Principal tópico de discussão foram as buscas realizadas à Smith & Pedro e ao Freeport.

Smith reclamava a regularização do IVA das facturas pró-forma, apreendidas pela Polícia Judiciária, que somavam vários milhares de euros.

Todas estas informações constam de um extenso relatório elaborado pela empresa de advogados Decherts.

O mesmo documento conclui que, perante as questões fiscais levantadas no encontro, bem como as buscas realizadas pela polícia, o administrador Alan Perkins terá concluído que existiram pagamentos irregulares e ilegais realizados em Portugal.

Os advogados ingleses concluem que, face às informações recolhidas no Mónaco, Perkins terá preparado a gravação do vídeo em que Charles Smith fala de José Sócrates, como argumento para segurar o seu posto de trabalho dentro do Freeport.

Em 2006, o fundo americano Carlyle já mostrara interesse em comprar a empresa inglesa, negócio que ficaria definitivamente concluído em Março de 2007.

O relatório adianta que Alan Perkins utilizou o vídeo gravado com Charles Smith em Alcochete durante o processo de rescisão do seu contrato de trabalho, que resultou no seu despedimento da Freeport.

DOCUMENTOS DESAPARECIDOS

Faltam documentos na escritura da casa da mãe de José Sócrates.

A notícia foi avançada pelo ‘Jornal Nacional’, na TVI, citando o ‘Sol’.

Os documentos em falta dizem respeito ao pagamento da Sisa e à identificação da procuradora que vendeu o imóvel, uma offshore sediada nas Ilhas Virgens britânicas, segundo o semanário.
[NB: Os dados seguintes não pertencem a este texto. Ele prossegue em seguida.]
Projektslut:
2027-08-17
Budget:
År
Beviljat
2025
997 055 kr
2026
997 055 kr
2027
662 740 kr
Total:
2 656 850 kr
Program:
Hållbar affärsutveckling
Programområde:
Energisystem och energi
Em 1998, altura da venda, era notária Maria de Lurdes Menezes, que em 2006 foi condenada a três anos de prisão por falsificação de documentos.

A actual notária terá dado por falta destas declarações quando se preparava para responder a questões levantadas por vários jornalistas.

A mesma notícia explica que sem esta documentação se perde o rasto aos vendedores da casa da mãe do primeiro-ministro.

Entretanto, a Ordem dos Notários já terá feito uma participação ao Ministério Público.

Em Março de 2007 a Operação Pública de Aquisição lançada pela Carlyle sobre a Freeport é coroada de êxito depois de sete meses de incerteza.

Charles Smith recebeu 80 mil euros como prova de 'boa-fé' por parte do Freeport, pelo facto de ter conseguido marcar uma reunião entre os ingleses e José Sócrates, noticia hoje o ‘Expresso’.

Os advogados da Decherts demoraram quatro meses a fazer o relatório das irregularidades do Freeport, que foi posteriormente enviado ao Serious Fraud Office.

O relatório da Decherts foi o objectivo da recente visita a Londres de um procurador do caso Freeport.